At a two-hour meeting of its MPs to analyse the election, Mr Kinnock and Roy Hattersley, his outgoing deputy, blamed defeat on the four years before the election and the years before that - Mr Hattersley saying that 'the tragedy for the country and for the party was that we had to spend so much time putting things right inside the party that, while we made it very clear what we were not going to do (in government), we did not have enough time or enough opportunity to demonstrate what we do stand for'.
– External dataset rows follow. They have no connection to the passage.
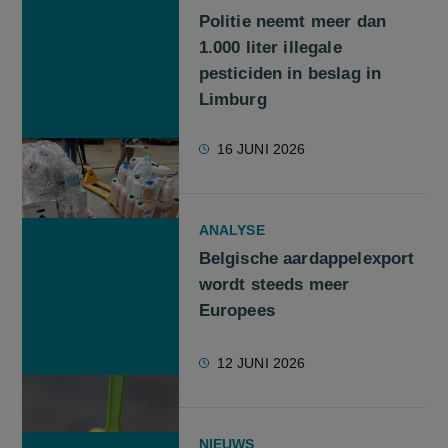
Politie neemt meer dan
1.000 liter illegale
pesticiden in beslag in
Limburg
16 JUNI 2026
ANALYSE
Belgische aardappelexport
wordt steeds meer
Europees
12 JUNI 2026
NIEUWS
Mr Kinnock told the meeting: 'We must not go back on our constitutional changes, policy changes and organisational changes.'

And in what some saw as a renewed warning against factionalism, with some in the party wary of the political muscles being flexed within the revived Tribune group, he warned: 'We have to concentrate on winning for the party, and not on winning the argument within the party. We have to constantly behave as a party that is serious about government and has the necessary discipline and single mindedness to show that.'

The further modernising internal changes Labour needed should be undertaken so that the new leadership could 'concentrate all their time over the next four years accentuating the positive and putting across the policies we must determine over the next year or two'.
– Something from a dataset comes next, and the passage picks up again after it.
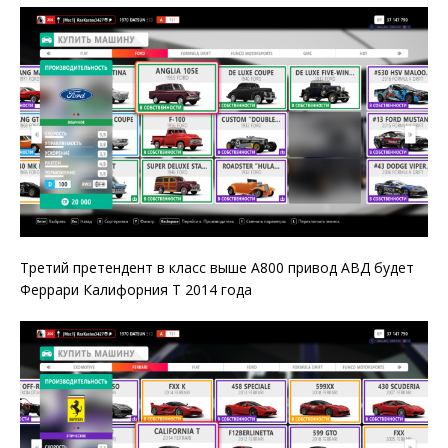
Третий претендент в класс выше А800 привод АВД будет
Феррари Калифорния Т 2014 года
The meeting heard Labour MPs urge that next time the party must have a clear simple message to put across, as Mr Hattersley said there was no future for Labour in coalitions, or in becoming more like Liberals.

The meeting came as John Smith further stretched his lead in the union section of the leadership contest. Margaret Beckett was backed by Cohse, the health workers' union, for the deputy leadership, and John Prescott collected the votes of his own union, the RMT, and the print workers.